The level of demand for SME financing has been increasing at a very slow rate in the region over the past five for all types of products. This is in line with slow economic growth and low growth in the total number of SMEs. In the most recent periods, however, particularly in 2015, there has been a notable acceleration in the demand for credit. The EIB’s CESEE Survey of Bank Lending confirms this, with five consecutive semesters of positive results recorded as of the end of 2015.

Loans are the primary financing instrument for SMEs and are widely available in a diverse spectrum of products, including overdrafts, credit lines, credit cards, working capital loans and investment loans, among others. The highest levels of financial intermediation, measured as the ratio of loans to GDP, are seen in Bosnia and Herzegovina and Macedonia, while Albania and Kosovo have the lowest levels. The growth rate of the loan portfolio has been slow in recent years in the region, consistent with slow economic growth and slow growth in the number of SMEs. Only Macedonia has experienced strong loan growth in both 2013 and 2014. Serbia’s loan growth was high in 2014, but this followed a sharp drop in the previous year.

The supply of leases is small in comparison to loans, the outstanding portfolio of loans dwarfs that of leases by many times. In many countries in the region, leasing volumes decreased dramatically from 2009 onwards for the next several years, with the decline in leasing much sharper than the decline in loans. Since most leasing companies were subsidiaries of banks, and most banks considered leasing as a non-core product, the leasing companies were quick to lose support from their parent companies. Leasing companies tend to focus on vehicle financing and engage in a very limited amount of equipment financing. There is not much product variety, with most leases structured as finance leases and relatively few operating leases. Leasing companies generally have small branch networks, making it inconvenient for clients not located near the largest cities. Nevertheless, on average, a large share of the leasing portfolio is disbursed to SMEs, a much larger share than for the loan portfolio.

Equity financing is generally in very limited supply, but the situation varies from country to country. In Montenegro, there are no known venture capital or private equity investments in SMEs by formal institutions, although it is possible there have been a few small investments from angel investors. In Bosnia and Kosovo, the total supply is estimated to be less than EUR 1 million in each country, consisting of just one or two transactions per country.
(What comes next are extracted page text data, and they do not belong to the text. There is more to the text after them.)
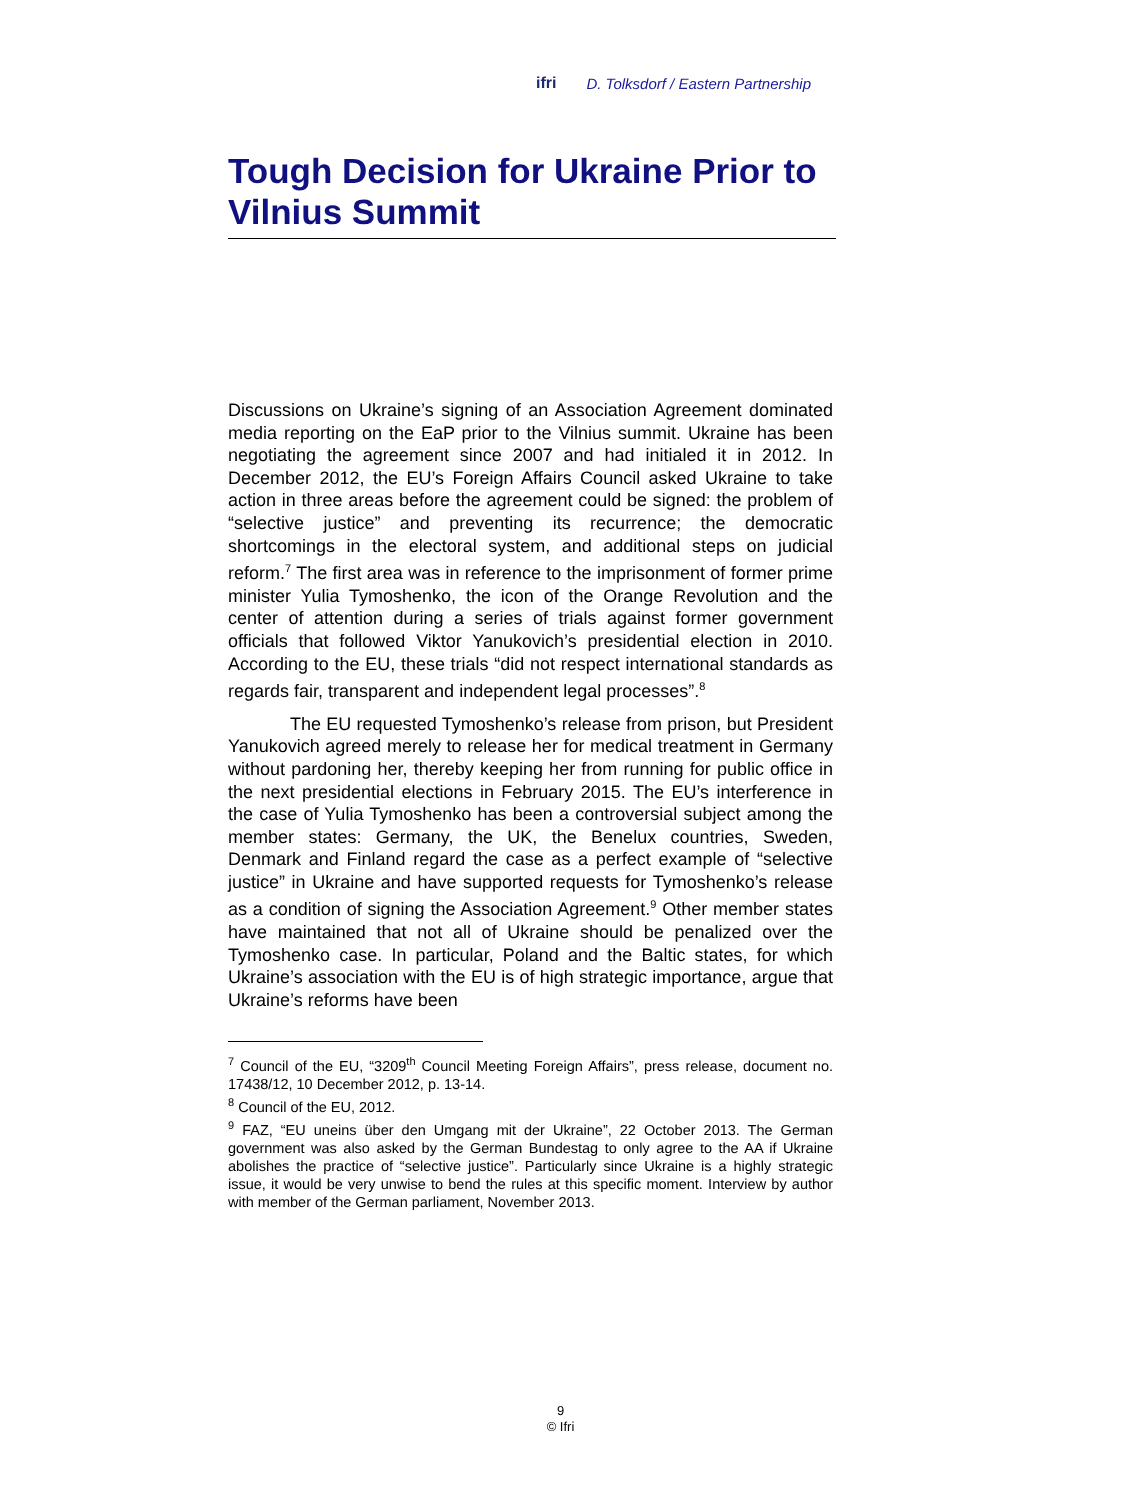ifri D. Tolksdorf / Eastern Partnership
Tough Decision for Ukraine Prior to Vilnius Summit
Discussions on Ukraine’s signing of an Association Agreement dominated media reporting on the EaP prior to the Vilnius summit. Ukraine has been negotiating the agreement since 2007 and had initialed it in 2012. In December 2012, the EU’s Foreign Affairs Council asked Ukraine to take action in three areas before the agreement could be signed: the problem of “selective justice” and preventing its recurrence; the democratic shortcomings in the electoral system, and additional steps on judicial reform.<sup>7</sup> The first area was in reference to the imprisonment of former prime minister Yulia Tymoshenko, the icon of the Orange Revolution and the center of attention during a series of trials against former government officials that followed Viktor Yanukovich’s presidential election in 2010. According to the EU, these trials “did not respect international standards as regards fair, transparent and independent legal processes”.<sup>8</sup>
The EU requested Tymoshenko’s release from prison, but President Yanukovich agreed merely to release her for medical treatment in Germany without pardoning her, thereby keeping her from running for public office in the next presidential elections in February 2015. The EU’s interference in the case of Yulia Tymoshenko has been a controversial subject among the member states: Germany, the UK, the Benelux countries, Sweden, Denmark and Finland regard the case as a perfect example of “selective justice” in Ukraine and have supported requests for Tymoshenko’s release as a condition of signing the Association Agreement.<sup>9</sup> Other member states have maintained that not all of Ukraine should be penalized over the Tymoshenko case. In particular, Poland and the Baltic states, for which Ukraine’s association with the EU is of high strategic importance, argue that Ukraine’s reforms have been
<sup>7</sup> Council of the EU, “3209<sup>th</sup> Council Meeting Foreign Affairs”, press release, document no. 17438/12, 10 December 2012, p. 13-14.
<sup>8</sup> Council of the EU, 2012.
<sup>9</sup> FAZ, “EU uneins über den Umgang mit der Ukraine”, 22 October 2013. The German government was also asked by the German Bundestag to only agree to the AA if Ukraine abolishes the practice of “selective justice”. Particularly since Ukraine is a highly strategic issue, it would be very unwise to bend the rules at this specific moment. Interview by author with member of the German parliament, November 2013.
9
© Ifri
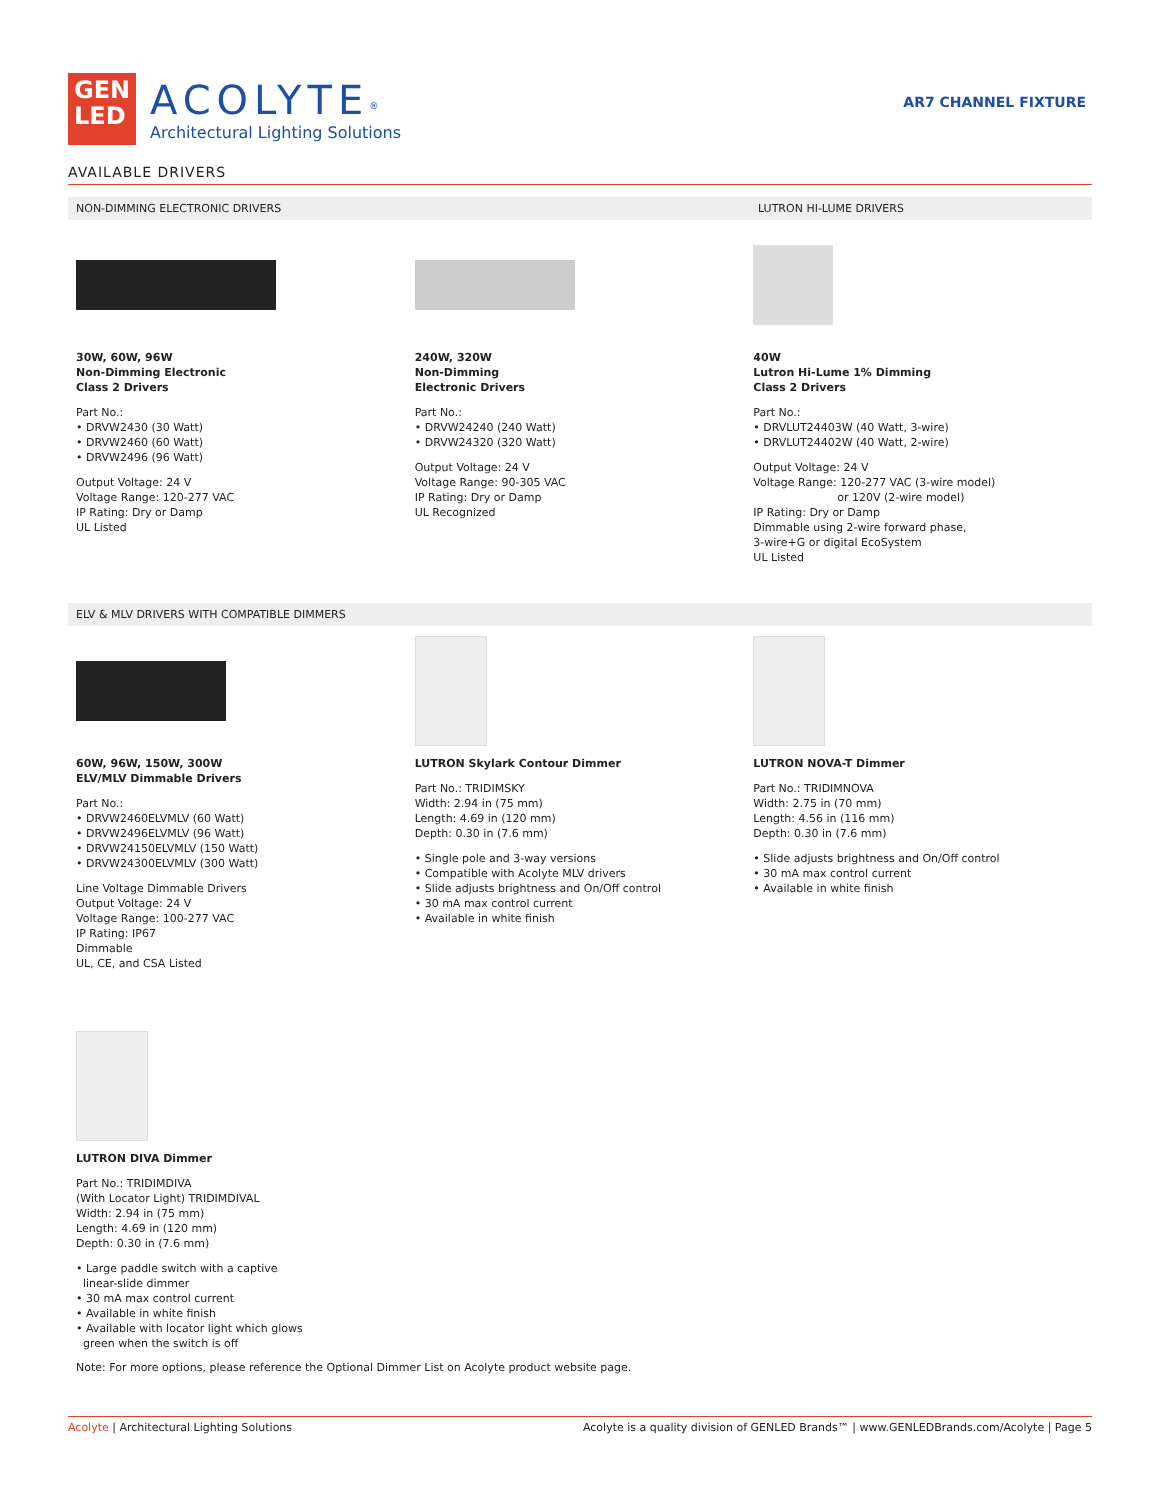GEN
LED
ACOLYTE<sup>®</sup>
Architectural Lighting Solutions
AR7 CHANNEL FIXTURE
AVAILABLE DRIVERS
NON-DIMMING ELECTRONIC DRIVERS LUTRON HI-LUME DRIVERS
30W, 60W, 96W
Non-Dimming Electronic
Class 2 Drivers
Part No.:
• DRVW2430 (30 Watt)
• DRVW2460 (60 Watt)
• DRVW2496 (96 Watt)
Output Voltage: 24 V
Voltage Range: 120-277 VAC
IP Rating: Dry or Damp
UL Listed
240W, 320W
Non-Dimming
Electronic Drivers
Part No.:
• DRVW24240 (240 Watt)
• DRVW24320 (320 Watt)
Output Voltage: 24 V
Voltage Range: 90-305 VAC
IP Rating: Dry or Damp
UL Recognized
40W
Lutron Hi-Lume 1% Dimming
Class 2 Drivers
Part No.:
• DRVLUT24403W (40 Watt, 3-wire)
• DRVLUT24402W (40 Watt, 2-wire)
Output Voltage: 24 V
Voltage Range: 120-277 VAC (3-wire model)
or 120V (2-wire model)
IP Rating: Dry or Damp
Dimmable using 2-wire forward phase,
3-wire+G or digital EcoSystem
UL Listed
ELV & MLV DRIVERS WITH COMPATIBLE DIMMERS
60W, 96W, 150W, 300W
ELV/MLV Dimmable Drivers
Part No.:
• DRVW2460ELVMLV (60 Watt)
• DRVW2496ELVMLV (96 Watt)
• DRVW24150ELVMLV (150 Watt)
• DRVW24300ELVMLV (300 Watt)
Line Voltage Dimmable Drivers
Output Voltage: 24 V
Voltage Range: 100-277 VAC
IP Rating: IP67
Dimmable
UL, CE, and CSA Listed
LUTRON Skylark Contour Dimmer
Part No.: TRIDIMSKY
Width: 2.94 in (75 mm)
Length: 4.69 in (120 mm)
Depth: 0.30 in (7.6 mm)
• Single pole and 3-way versions
• Compatible with Acolyte MLV drivers
• Slide adjusts brightness and On/Off control
• 30 mA max control current
• Available in white finish
LUTRON NOVA-T Dimmer
Part No.: TRIDIMNOVA
Width: 2.75 in (70 mm)
Length: 4.56 in (116 mm)
Depth: 0.30 in (7.6 mm)
• Slide adjusts brightness and On/Off control
• 30 mA max control current
• Available in white finish
LUTRON DIVA Dimmer
Part No.: TRIDIMDIVA
(With Locator Light) TRIDIMDIVAL
Width: 2.94 in (75 mm)
Length: 4.69 in (120 mm)
Depth: 0.30 in (7.6 mm)
• Large paddle switch with a captive
linear-slide dimmer
• 30 mA max control current
• Available in white finish
• Available with locator light which glows
green when the switch is off
Note: For more options, please reference the Optional Dimmer List on Acolyte product website page.
Acolyte | Architectural Lighting Solutions Acolyte is a quality division of GENLED Brands™ | www.GENLEDBrands.com/Acolyte | Page 5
In Serbia, Macedonia and Albania, the total supply of such financing is higher than the other three countries but still at a very low level relative to GDP.

Since a wide variety of strategic options for funding and technical assistance for the countries of Balkan region, it is crucial that they should decide to:

Increase investments designed to mitigate the startup gap and create opportunities for the unemployed (especially young people) to join the ranks of entrepreneurs.
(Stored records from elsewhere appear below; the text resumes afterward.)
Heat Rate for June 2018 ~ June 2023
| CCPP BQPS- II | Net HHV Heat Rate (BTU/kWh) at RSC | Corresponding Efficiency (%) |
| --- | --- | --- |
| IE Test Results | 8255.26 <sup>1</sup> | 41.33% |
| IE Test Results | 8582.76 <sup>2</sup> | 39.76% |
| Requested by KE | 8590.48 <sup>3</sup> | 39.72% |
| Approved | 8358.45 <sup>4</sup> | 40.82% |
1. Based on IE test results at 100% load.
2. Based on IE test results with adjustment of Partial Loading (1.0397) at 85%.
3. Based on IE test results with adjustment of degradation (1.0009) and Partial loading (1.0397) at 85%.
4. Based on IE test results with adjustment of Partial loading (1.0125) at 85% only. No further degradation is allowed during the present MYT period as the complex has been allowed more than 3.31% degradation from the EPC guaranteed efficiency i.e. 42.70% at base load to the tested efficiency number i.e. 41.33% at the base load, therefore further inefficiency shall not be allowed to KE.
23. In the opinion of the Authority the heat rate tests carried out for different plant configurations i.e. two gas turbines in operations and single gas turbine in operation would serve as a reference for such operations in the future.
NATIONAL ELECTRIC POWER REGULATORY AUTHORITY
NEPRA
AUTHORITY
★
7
  • The best approach to achieve this is through increased investment in guarantee funds to mitigate the risks for banks of working with these customers.
  • Increasing the availability of venture capital funding would also be beneficial for innovative and potentially high-growth startups.
  • At the same time, greater availability of technical assistance in the form of financial literacy and business skills training (accounting, business planning, etc.) would be necessary to provide new entrepreneurs with a solid foundation for accessing financing.
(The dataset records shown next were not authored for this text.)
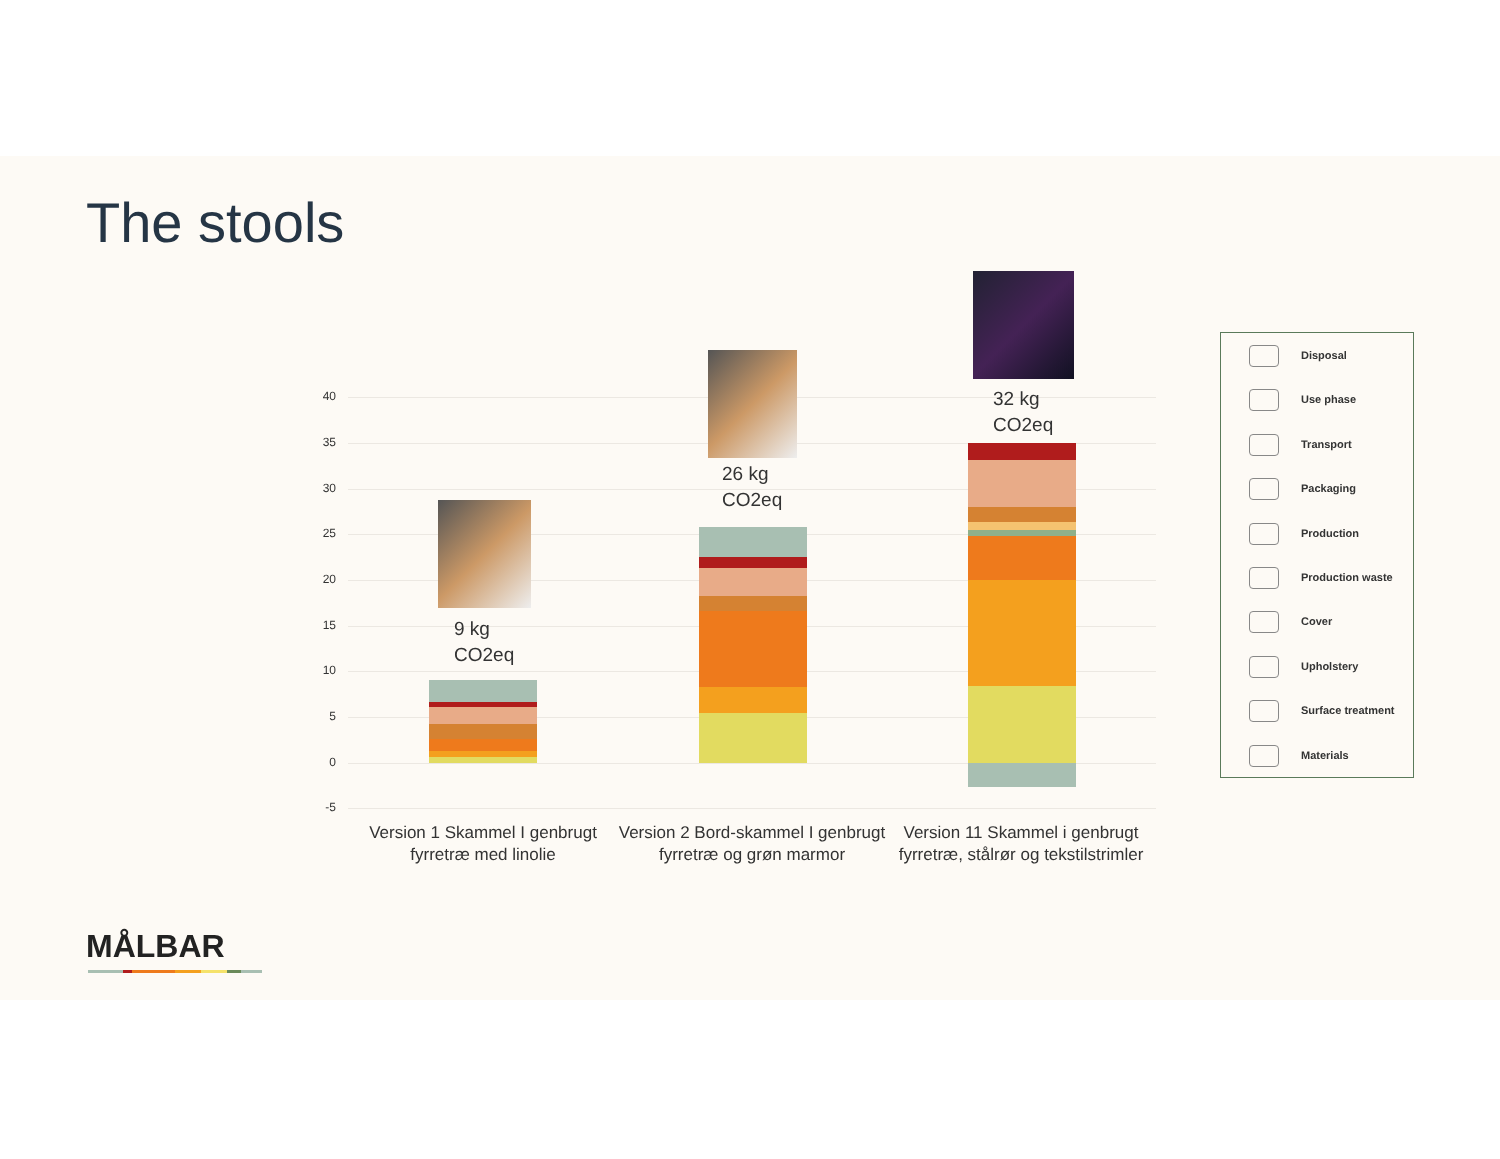The stools
40
35
30
25
20
15
10
5
0
-5
9 kg
CO2eq
26 kg
CO2eq
32 kg
CO2eq
Version 1 Skammel I genbrugt fyrretræ med linolie
Version 2 Bord-skammel I genbrugt fyrretræ og grøn marmor
Version 11 Skammel i genbrugt fyrretræ, stålrør og tekstilstrimler
Disposal
Use phase
Transport
Packaging
Production
Production waste
Cover
Upholstery
Surface treatment
Materials
MÅLBAR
Address the agriculture gap by increasing the availability of funding, risk mitigation mechanisms, and technical assistance.

  • On the funding side, portfolio guarantees would be attractive to lenders to reduce what they perceive to be the high risk of agricultural lending.
  • Sector-specific credit lines are also needed
  • Technical assistance is especially important and should focus more on helping financial institutions reduce the cost of serving agricultural enterprises.

Contribute to mitigating the loan gap by increasing the availability of portfolio guarantee products and lending to second-tier banks.